Ah, those pesky unintended consequences. Always lurking, just out of sight, ready to jump out and surprise the unwitting. When Franz Ferdinand’s driver turned down a side street in Sarajevo, it wasn’t his intention to deliver his master into the path of Princip’s bullet and the world into mayhem, and I’m sure when Marx wrote his tracts in the nineteenth century he didn’t intend the slave labour camps and tens of millions of deaths around the world that were their consequence. But that’s what happened.
But here, we’re going to talk about electronic trading again. A clutch of European banks have just been fined by the CFTC for manipulating the precious metals markets by indulging in “spoofing”. Website Zerohedge (mostly known for purveying some – how shall I put this? – arcane theories on the state of financial markets) knowingly comments that “there are still the occasional idiots out there who say gold and silver were never manipulated.” Well, maybe, but let’s look for a moment at the actual issues.

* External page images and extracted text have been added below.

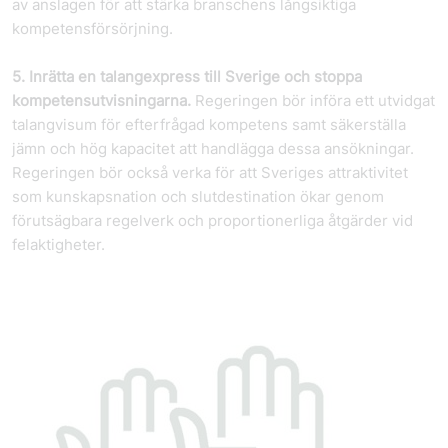
av anslagen för att stärka branschens långsiktiga
kompetensförsörjning.
5. Inrätta en talangexpress till Sverige och stoppa
kompetensutvisningarna.
Regeringen bör införa ett utvidgat
talangvisum för efterfrågad kompetens samt säkerställa
jämn och hög kapacitet att handlägga dessa ansökningar.
Regeringen bör också verka för att Sveriges attraktivitet
som kunskapsnation och slutdestination ökar genom
förutsägbara regelverk och proportionerliga åtgärder vid
felaktigheter.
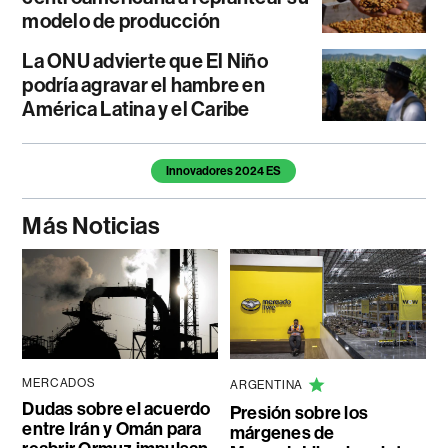
modelo de producción
La ONU advierte que El Niño
podría agravar el hambre en
América Latina y el Caribe
Temas de este artículo
Innovadores 2024 ES
Más Noticias
MERCADOS
ARGENTINA
Dudas sobre el acuerdo
Presión sobre los
entre Irán y Omán para
márgenes de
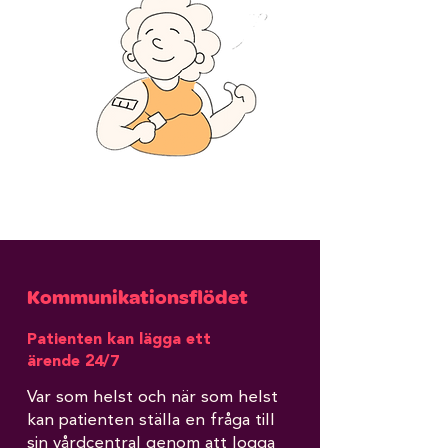
Kommunikationsflödet
Patienten kan lägga ett
ärende 24/7
Var som helst och när som helst
kan patienten ställa en fråga till
sin vårdcentral genom att logga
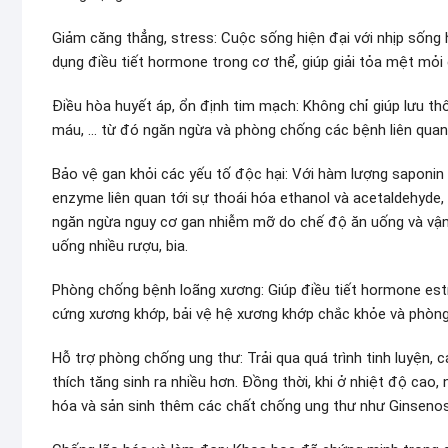
Giảm căng thẳng, stress: Cuộc sống hiện đại với nhịp sống
dụng điều tiết hormone trong cơ thể, giúp giải tỏa mệt mỏi 
Điều hòa huyết áp, ổn định tim mạch: Không chỉ giúp lưu t
máu, … từ đó ngăn ngừa và phòng chống các bệnh liên qua
Bảo vệ gan khỏi các yếu tố độc hại: Với hàm lượng saponin
enzyme liên quan tới sự thoái hóa ethanol và acetaldehyde,
ngăn ngừa nguy cơ gan nhiễm mỡ do chế độ ăn uống và vận 
uống nhiều rượu, bia.
Phòng chống bệnh loãng xương: Giúp điều tiết hormone estr
cứng xương khớp, bải vệ hệ xương khớp chắc khỏe và phòn
Hỗ trợ phòng chống ung thư: Trải qua quá trình tinh luyện
thích tăng sinh ra nhiều hơn. Đồng thời, khi ở nhiệt độ cao
hóa và sản sinh thêm các chất chống ung thư như Ginsenos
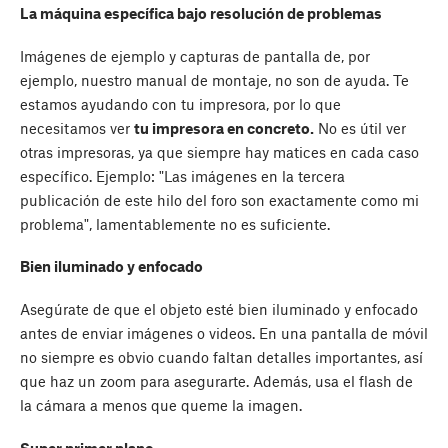
La máquina específica bajo resolución de problemas
Imágenes de ejemplo y capturas de pantalla de, por
ejemplo, nuestro manual de montaje, no son de ayuda. Te
estamos ayudando con tu impresora, por lo que
necesitamos ver
tu impresora en concreto.
No es útil ver
otras impresoras, ya que siempre hay matices en cada caso
específico. Ejemplo: "Las imágenes en la tercera
publicación de este hilo del foro son exactamente como mi
problema", lamentablemente no es suficiente.
Bien iluminado y enfocado
Asegúrate de que el objeto esté bien iluminado y enfocado
antes de enviar imágenes o videos. En una pantalla de móvil
no siempre es obvio cuando faltan detalles importantes, así
que haz un zoom para asegurarte. Además, usa el flash de
la cámara a menos que queme la imagen.
Super primer plano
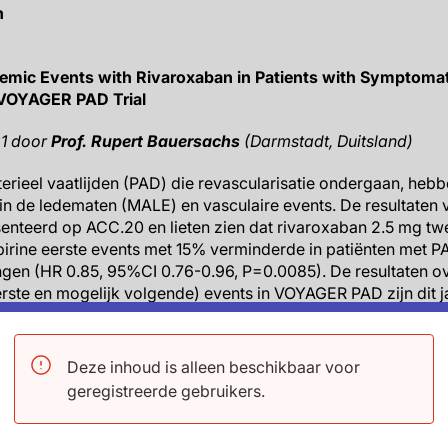
n
hemic Events with Rivaroxaban in Patients with Symptomat
 VOYAGER PAD Trial
21 door
Prof. Rupert Bauersachs
(Darmstadt, Duitsland)
terieel vaatlijden (PAD) die revascularisatie ondergaan, heb
 in de ledematen (MALE) en vasculaire events. De resultaten
senteerd op ACC.20 en lieten zien dat rivaroxaban 2.5 mg t
spirine eerste events met 15% verminderde in patiënten met P
ngen (HR 0.85, 95%CI 0.76-0.96, P=0.0085). De resultaten ov
erste en mogelijk volgende) events in VOYAGER PAD zijn dit 
bbelblinde, placebogecontroleerde studie in 6564 patiënt
Deze inhoud is alleen beschikbaar voor
maten die perifere revascularisatie ondergingen. Patiënten 
geregistreerde gebruikers.
andeling met rivaroxaban 2.5 mg tweemaal daags of placebo
dbehandeling met aspirine 100 mg per dag. Het primaire eind
n de ledematen, majeure amputatie met een vasculaire oorza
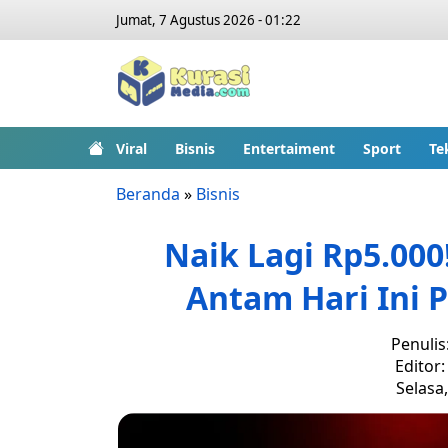
Jumat, 7 Agustus 2026 - 01:22
Viral
Bisnis
Entertaiment
Sport
Te
Beranda
»
Bisnis
Naik Lagi Rp5.000
Antam Hari Ini 
Penulis
Editor
Selasa,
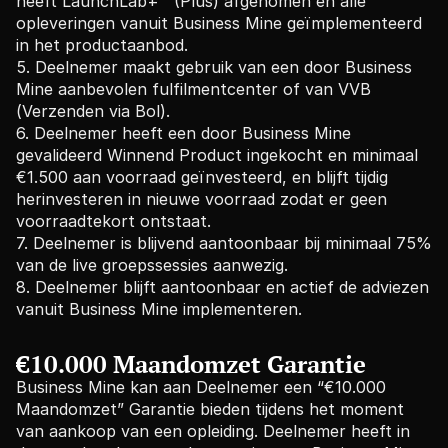
heeft LaunchLab+™ (Plus) afgenomen en alle 
opleveringen vanuit Business Mine geïmplementeerd 
in het productaanbod. 
5. Deelnemer maakt gebruik van een door Business 
Mine aanbevolen fulfilmentcenter of van VVB 
(Verzenden via Bol). 
6. Deelnemer heeft een door Business Mine 
gevalideerd Winnend Product ingekocht en minimaal 
€1.500 aan voorraad geïnvesteerd, en blijft tijdig 
herinvesteren in nieuwe voorraad zodat er geen 
voorraadtekort ontstaat. 
7. Deelnemer is blijvend aantoonbaar bij minimaal 75% 
van de live groepssessies aanwezig. 
8. Deelnemer blijft aantoonbaar en actief de adviezen 
vanuit Business Mine implementeren.
€
10.000 Maandomzet Garantie
Business Mine kan aan Deelnemer een “€10.000 
Maandomzet” Garantie bieden tijdens het moment 
van aankoop van een opleiding. Deelnemer heeft in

The findings were that at the banks involved, traders would put orders into the electronic trading platforms with the intent that they should not be executed and then very rapidly withdraw those same orders. Their intention, the authority found, was to suggest to the market that there was more buying (or selling) in the market than would otherwise have been thought, thus enabling the spoofers to achieve a better price than they would otherwise have expected. Well, yes, but then, these are traders and what they are paid to do is buy and sell at the best level they can achieve. The further accusation is that the same activities could result in stop-loss orders being triggered, to the detriment of those who had placed them.

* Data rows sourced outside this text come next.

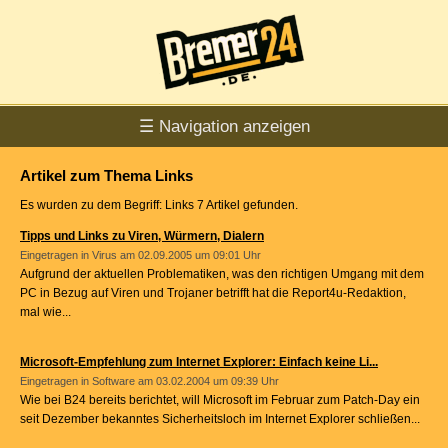
☰ Navigation anzeigen
Artikel zum Thema Links
Es wurden zu dem Begriff: Links 7 Artikel gefunden.
Tipps und Links zu Viren, Würmern, Dialern
Eingetragen in
Virus
am 02.09.2005 um 09:01 Uhr
Aufgrund der aktuellen Problematiken, was den richtigen Umgang mit dem
PC in Bezug auf Viren und Trojaner betrifft hat die Report4u-Redaktion,
mal wie...
Microsoft-Empfehlung zum Internet Explorer: Einfach keine Li...
Eingetragen in
Software
am 03.02.2004 um 09:39 Uhr
Wie bei B24 bereits berichtet, will Microsoft im Februar zum Patch-Day ein
seit Dezember bekanntes Sicherheitsloch im Internet Explorer schließen...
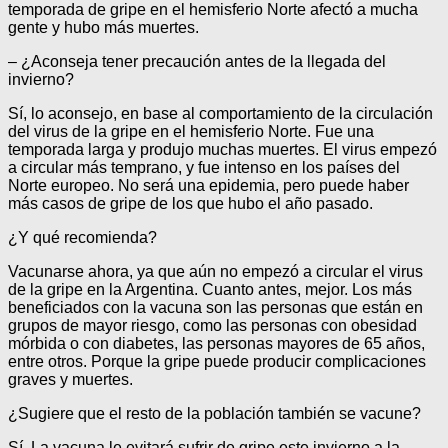
temporada de gripe en el hemisferio Norte afectó a mucha
gente y hubo más muertes.
– ¿Aconseja tener precaución antes de la llegada del
invierno?
Sí, lo aconsejo, en base al comportamiento de la circulación
del virus de la gripe en el hemisferio Norte. Fue una
temporada larga y produjo muchas muertes. El virus empezó
a circular más temprano, y fue intenso en los países del
Norte europeo. No será una epidemia, pero puede haber
más casos de gripe de los que hubo el año pasado.
¿Y qué recomienda?
Vacunarse ahora, ya que aún no empezó a circular el virus
de la gripe en la Argentina. Cuanto antes, mejor. Los más
beneficiados con la vacuna son las personas que están en
grupos de mayor riesgo, como las personas con obesidad
mórbida o con diabetes, las personas mayores de 65 años,
entre otros. Porque la gripe puede producir complicaciones
graves y muertes.
¿Sugiere que el resto de la población también se vacune?
Sí. La vacuna le evitará sufrir de gripe este invierno a la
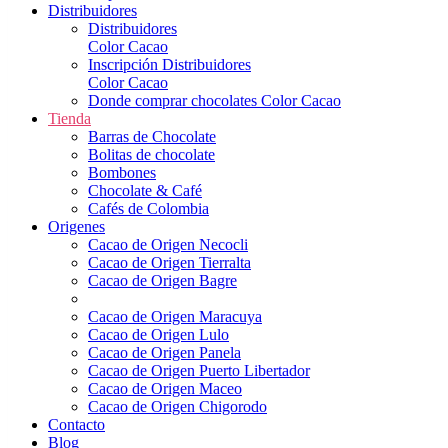
Distribuidores
Distribuidores
Color Cacao
Inscripción Distribuidores
Color Cacao
Donde comprar chocolates Color Cacao
Tienda
Barras de Chocolate
Bolitas de chocolate
Bombones
Chocolate & Café
Cafés de Colombia
Origenes
Cacao de Origen Necocli
Cacao de Origen Tierralta
Cacao de Origen Bagre
Cacao de Origen Maracuya
Cacao de Origen Lulo
Cacao de Origen Panela
Cacao de Origen Puerto Libertador
Cacao de Origen Maceo
Cacao de Origen Chigorodo
Contacto
Blog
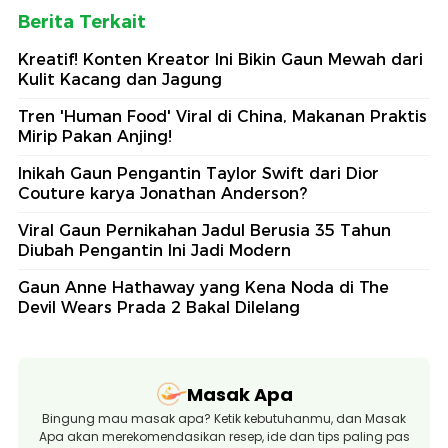
Berita Terkait
Kreatif! Konten Kreator Ini Bikin Gaun Mewah dari
Kulit Kacang dan Jagung
Tren 'Human Food' Viral di China, Makanan Praktis
Mirip Pakan Anjing!
Inikah Gaun Pengantin Taylor Swift dari Dior
Couture karya Jonathan Anderson?
Viral Gaun Pernikahan Jadul Berusia 35 Tahun
Diubah Pengantin Ini Jadi Modern
Gaun Anne Hathaway yang Kena Noda di The
Devil Wears Prada 2 Bakal Dilelang
Masak Apa
Bingung mau masak apa? Ketik kebutuhanmu, dan Masak
Apa akan merekomendasikan resep, ide dan tips paling pas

I do sort of get this, in the sense that what is happening is that a picture is being painted of the market which is impressionistic rater than realistic – Monet rather than Canaletto, let’s say – and the regulatory authorities don’t like it. To be honest, I kind of sit on the fence on this, because I can see two sides to the problem; but that may be because I come from an older generation of traders, where spoofing would have been regarded as a regular part of the business.

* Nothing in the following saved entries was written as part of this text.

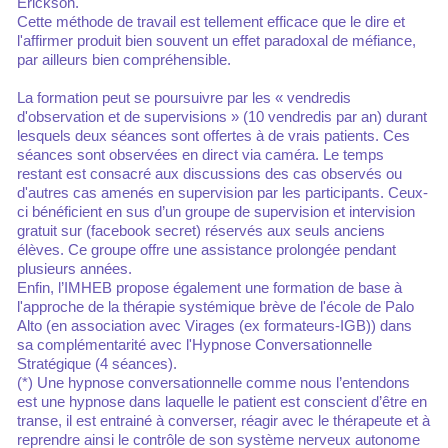
Erickson.
Cette méthode de travail est tellement efficace que le dire et
l'affirmer produit bien souvent un effet paradoxal de méfiance,
par ailleurs bien compréhensible.
La formation peut se poursuivre par les « vendredis
d'observation et de supervisions » (10 vendredis par an) durant
lesquels deux séances sont offertes à de vrais patients. Ces
séances sont observées en direct via caméra. Le temps
restant est consacré aux discussions des cas observés ou
d'autres cas amenés en supervision par les participants. Ceux-
ci bénéficient en sus d’un groupe de supervision et intervision
gratuit sur (facebook secret) réservés aux seuls anciens
élèves. Ce groupe offre une assistance prolongée pendant
plusieurs années.
Enfin, l’IMHEB propose également une formation de base à
l'approche de la thérapie systémique brève de l'école de Palo
Alto (en association avec Virages (ex formateurs-IGB)) dans
sa complémentarité avec l'Hypnose Conversationnelle
Stratégique (4 séances).
(*) Une hypnose conversationnelle comme nous l’entendons
est une hypnose dans laquelle le patient est conscient d’être en
transe, il est entrainé à converser, réagir avec le thérapeute et à
reprendre ainsi le contrôle de son système nerveux autonome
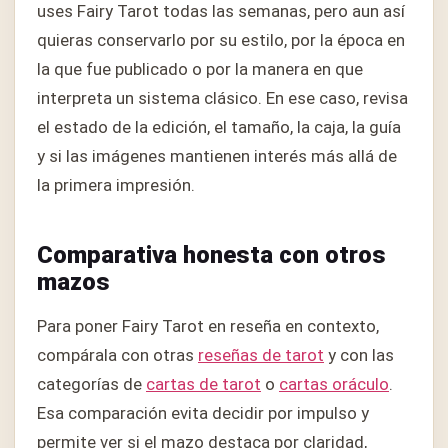
uses Fairy Tarot todas las semanas, pero aun así
quieras conservarlo por su estilo, por la época en
la que fue publicado o por la manera en que
interpreta un sistema clásico. En ese caso, revisa
el estado de la edición, el tamaño, la caja, la guía
y si las imágenes mantienen interés más allá de
la primera impresión.
Comparativa honesta con otros
mazos
Para poner Fairy Tarot en reseña en contexto,
compárala con otras
reseñas de tarot
y con las
categorías de
cartas de tarot
o
cartas oráculo
.
Esa comparación evita decidir por impulso y
permite ver si el mazo destaca por claridad,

The difference between then and now is, of course, visibility. The advent of electronic trading platforms means that everything is visible to everybody; so whereas before, it was possible to spoof one or two other traders – on a telephone call – now, the entire market can be conned, if that is one’s intention. And the regulator’s brief is to ensure that all market participants are in an equal position, so, per se, spoofing the market must of itself be wrong.
I think there is a lot of nuance in here, though, that is being glossed over. Trading is an adversarial activity; although at the point of the execution of the trade there is obvious agreement, nevertheless each side has initiated the operation in expectation that it will be beneficial, which obviously means detrimental to the other participant. After all, markets can only go up, down or remain the same, so Party A’s gain is Party B’s loss. What the in-your-face openness of the electronic platform effectively does is remove the possibility of negotiation, so that what this case seems to be saying is that a trader has an obligation to enter into the system exactly what he or she wants to do – no more, and no less.
What I think I find uncomfortable about this is that it seems part of the assumption that has grown over recent years that ‘trader’ is a dirty word, that they are all, by definition almost, deliberately trying to cheat. For sure, there has been some egregious behaviour, and maybe there is more to this case than I have read in the reports, but this is why I talk of unintended consequences. I don’t believe that the electrification of trading platforms was designed to reduce the role of the trader to that of an order-enterer, but one can see that that is where we are heading.
I’m not making any comment on whether this is good or bad – I’m simply making an observation that with the best will in the world, sometimes things have results which may not have been foreseen. As we march towards an AI-dominated investment world – which I firmly believe is where we are going – this won’t be the last unexpected shift in people’s roles.